I learned a valuable spiritual lesson at a recent tennis lesson.
While learning to approach the net and put the ball away better, I missed a shot I should have gotten, and my coach asked, “What were you thinking about?” I told him that I was thinking about what he was doing. And he quickly rebuffed me with, “You’re not supposed to be thinking about what I’m doing. You’re supposed to be thinking about what you’re going to do!”
His instruction arrested my attention, for I quickly realized that many of the times I was caught flat-footed and not ready to hit the ball back in time were times when I was thinking about what the other player was doing rather than what I was going to do. And so when the ball got to me, I wasn’t ready to hit it back well, and I would miss hit.
As I’ve worked on paying more attention to what I’m going to do with the ball, rather than getting absorbed with what the other guy is doing, my tennis game has been rapidly improving.
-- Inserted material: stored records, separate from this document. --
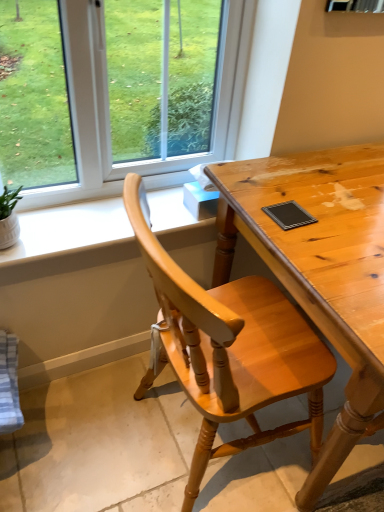
Question: Could you tell me if white matte window sill at upper left is turned towards light brown wooden desk at center?

Choices:
 (A) yes
 (B) no

Answer: (B)

Question: Considering the relative sizes of white matte window sill at upper left and light brown wooden desk at center in the image provided, is white matte window sill at upper left bigger than light brown wooden desk at center?

Choices:
 (A) yes
 (B) no

Answer: (B)

Question: Is white matte window sill at upper left shorter than light brown wooden desk at center?

Choices:
 (A) yes
 (B) no

Answer: (A)

Question: From the image's perspective, would you say white matte window sill at upper left is positioned over light brown wooden desk at center?

Choices:
 (A) no
 (B) yes

Answer: (B)

Question: Considering the relative sizes of white matte window sill at upper left and light brown wooden desk at center in the image provided, is white matte window sill at upper left smaller than light brown wooden desk at center?

Choices:
 (A) no
 (B) yes

Answer: (B)

Question: Is white matte window sill at upper left at the right side of light brown wooden desk at center?

Choices:
 (A) yes
 (B) no

Answer: (B)

Question: From the image's perspective, is light brown wooden desk at center under light brown wooden chair at center?

Choices:
 (A) no
 (B) yes

Answer: (A)

Question: Does light brown wooden desk at center have a lesser width compared to light brown wooden chair at center?

Choices:
 (A) no
 (B) yes

Answer: (A)

Question: Considering the relative positions of light brown wooden desk at center and light brown wooden chair at center in the image provided, is light brown wooden desk at center to the left of light brown wooden chair at center from the viewer's perspective?

Choices:
 (A) no
 (B) yes

Answer: (A)

Question: From a real-world perspective, is light brown wooden desk at center under light brown wooden chair at center?

Choices:
 (A) yes
 (B) no

Answer: (A)

Question: Is light brown wooden desk at center touching light brown wooden chair at center?

Choices:
 (A) no
 (B) yes

Answer: (A)

Question: Can you confirm if light brown wooden desk at center is smaller than light brown wooden chair at center?

Choices:
 (A) no
 (B) yes

Answer: (A)

Question: From the image's perspective, is white matte window sill at upper left under light brown wooden chair at center?

Choices:
 (A) no
 (B) yes

Answer: (A)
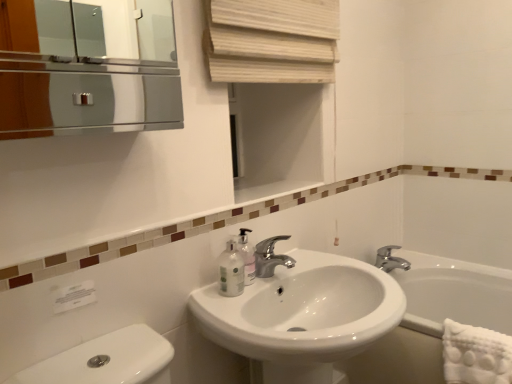
What are the coordinates of `vacant area that is in front of translucent plastic mouthwash at lower center` in the screenshot? It's located at [224, 301].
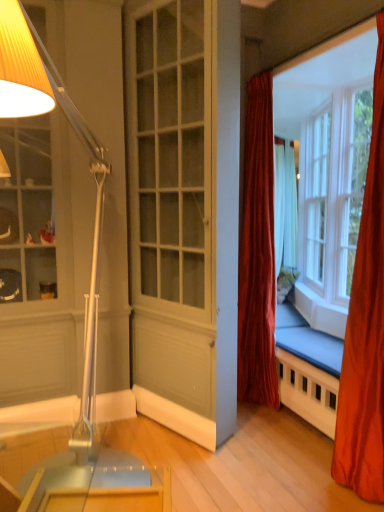
Find the location of `vacant area in front of white painted wood screen door at center`. vacant area in front of white painted wood screen door at center is located at coordinates (215, 471).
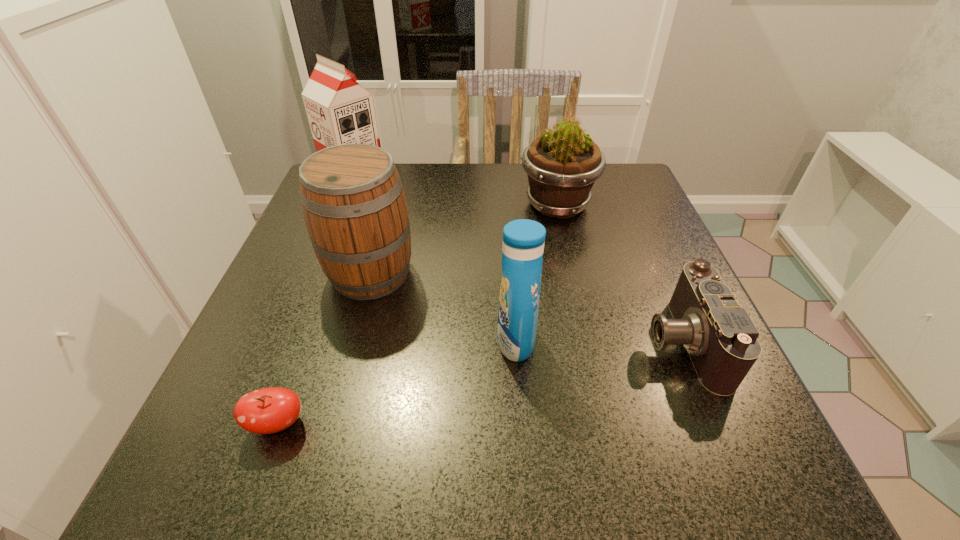
Identify the location of object that is at the near edge. This screenshot has height=540, width=960. (269, 410).

Locate an element on the screen. soya milk at the left edge is located at coordinates point(340,111).

The image size is (960, 540). Identify the location of cider that is at the left edge. (352, 197).

The image size is (960, 540). Identify the location of apple at the left edge. (269, 410).

At what (x,y) coordinates should I click in order to perform the action: click on flowerpot that is at the right edge. Please return your answer as a coordinate pair (x, y). This screenshot has width=960, height=540. Looking at the image, I should click on (562, 164).

Where is `camera positioned at the right edge`? camera positioned at the right edge is located at coordinates (721, 339).

Identify the location of object that is at the far left corner. This screenshot has width=960, height=540. (340, 111).

This screenshot has width=960, height=540. What are the coordinates of `object located at the near left corner` in the screenshot? It's located at (269, 410).

You are a GUI agent. You are given a task and a screenshot of the screen. Output one action in this format:
    pyautogui.click(x=<x>, y=<y>)
    Task: Click on the object situated at the far right corner
    This screenshot has height=540, width=960.
    Given the screenshot: What is the action you would take?
    pyautogui.click(x=562, y=164)

You are a GUI agent. You are given a task and a screenshot of the screen. Output one action in this format:
    pyautogui.click(x=<x>, y=<y>)
    Task: Click on the vacant space at the far edge of the desktop
    The width and height of the screenshot is (960, 540).
    Given the screenshot: What is the action you would take?
    pyautogui.click(x=415, y=170)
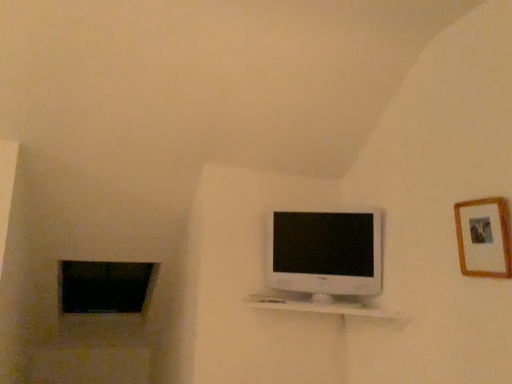
Locate an element on the screen. vacant space underneath white glossy television at center (from a real-world perspective) is located at coordinates (312, 304).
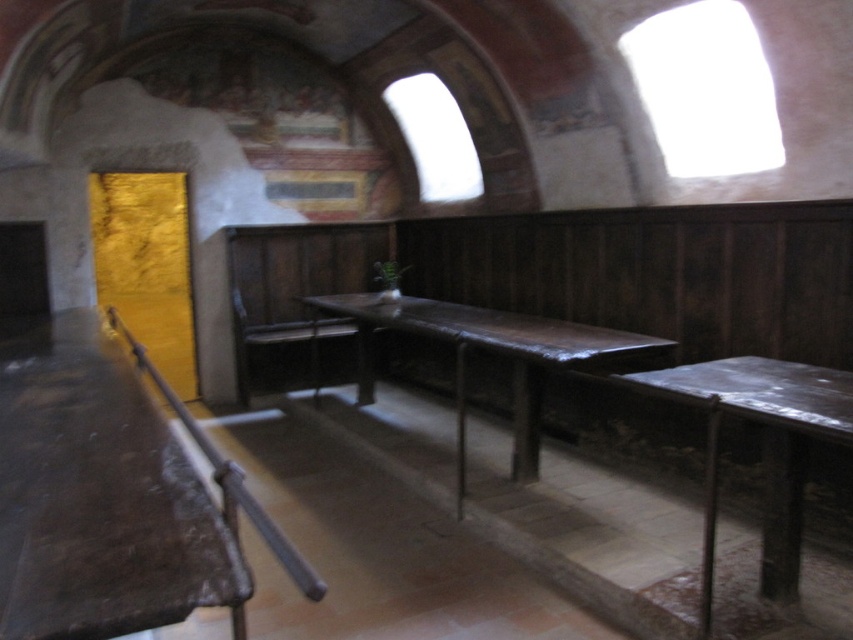
Between point (793, 368) and point (619, 344), which one is positioned in front?

Point (793, 368) is in front.

Who is more distant from viewer, (813, 396) or (579, 355)?

Point (579, 355)

Identify the location of rustic wood table at lower right. (770, 436).

Does dark brown wooden table at left appear under rustic wood table at center?

Yes.

Does point (131, 508) come farther from viewer compared to point (589, 328)?

No, (131, 508) is closer to viewer.

Is point (13, 525) in front of point (515, 440)?

Yes, it is in front of point (515, 440).

Locate an element on the screen. The width and height of the screenshot is (853, 640). dark brown wooden table at left is located at coordinates (100, 499).

In the scene shown: Can you confirm if dark brown wooden table at left is thinner than rustic wood table at lower right?

Incorrect, dark brown wooden table at left's width is not less than rustic wood table at lower right's.

Between point (36, 580) and point (683, 368), which one is positioned in front?

Positioned in front is point (36, 580).

Where is `dark brown wooden table at left`? The image size is (853, 640). dark brown wooden table at left is located at coordinates (100, 499).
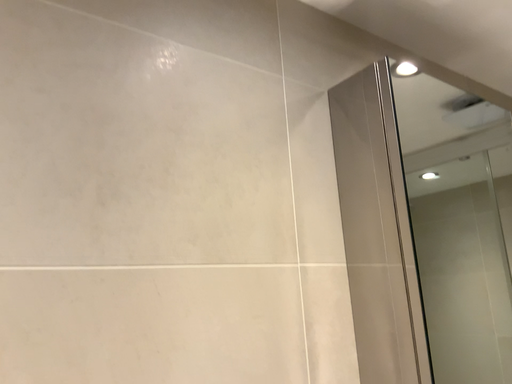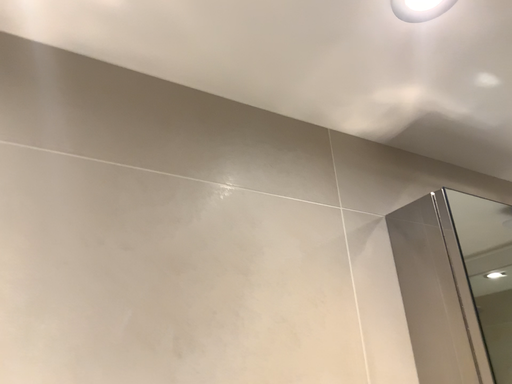
Question: Which way did the camera rotate in the video?

Choices:
 (A) rotated left
 (B) rotated right

Answer: (A)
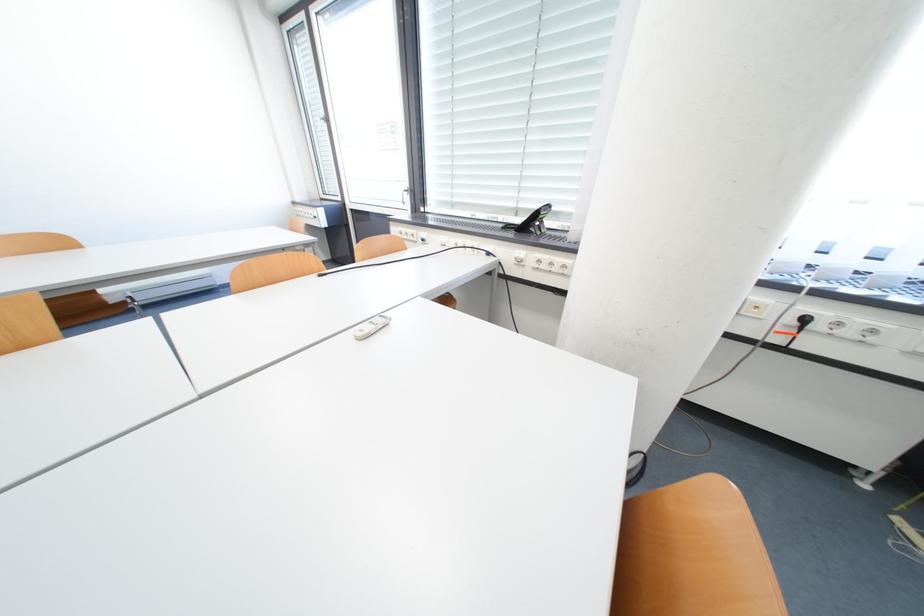
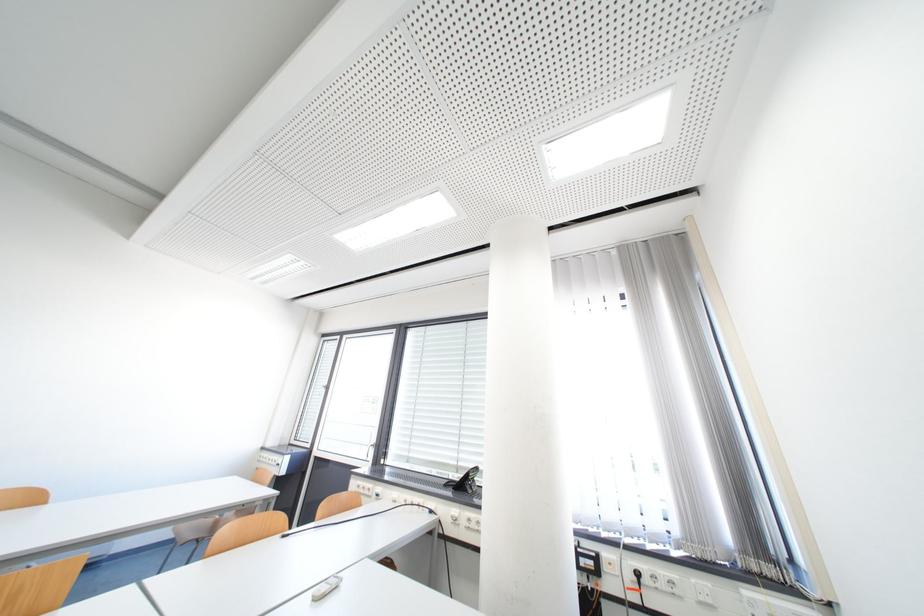
Question: How did the camera likely rotate?

Choices:
 (A) Left
 (B) Right
 (C) Up
 (D) Down

Answer: (C)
And I found a lesson for life in this instruction.
Do you ever spend time worrying about what the other guy is doing instead of paying more attention to what you should be doing?
It happens in the workplace. One worker gets upset with another and spends all her time fussing and fuming about the other’s actions, instead of becoming an understanding heart that could bring healing to the situation. Or a family member acts inconsiderately and other family members spend time criticizing and judging rather than bringing the touch of love into the family environment and improving relations with compassion and care.
In working with other people, we have to note their thoughts and actions to be aware of consequences, but the bulk of our time and effort should be spent on our conduct. What are we doing? Are we responding with love and care? Do we have a healing response ready for whatever comes our way?
The more we pay attention to what we are doing, and less to the other guy, the more likely we’ll be in a healing state of mind that makes a positive difference. We won’t be caught flat-footed and issue callous knee-jerk responses that hurt and harm. We’ll be ready to respond with love and able to score far more positive points on the daily court of Life. It’s a winning strategy.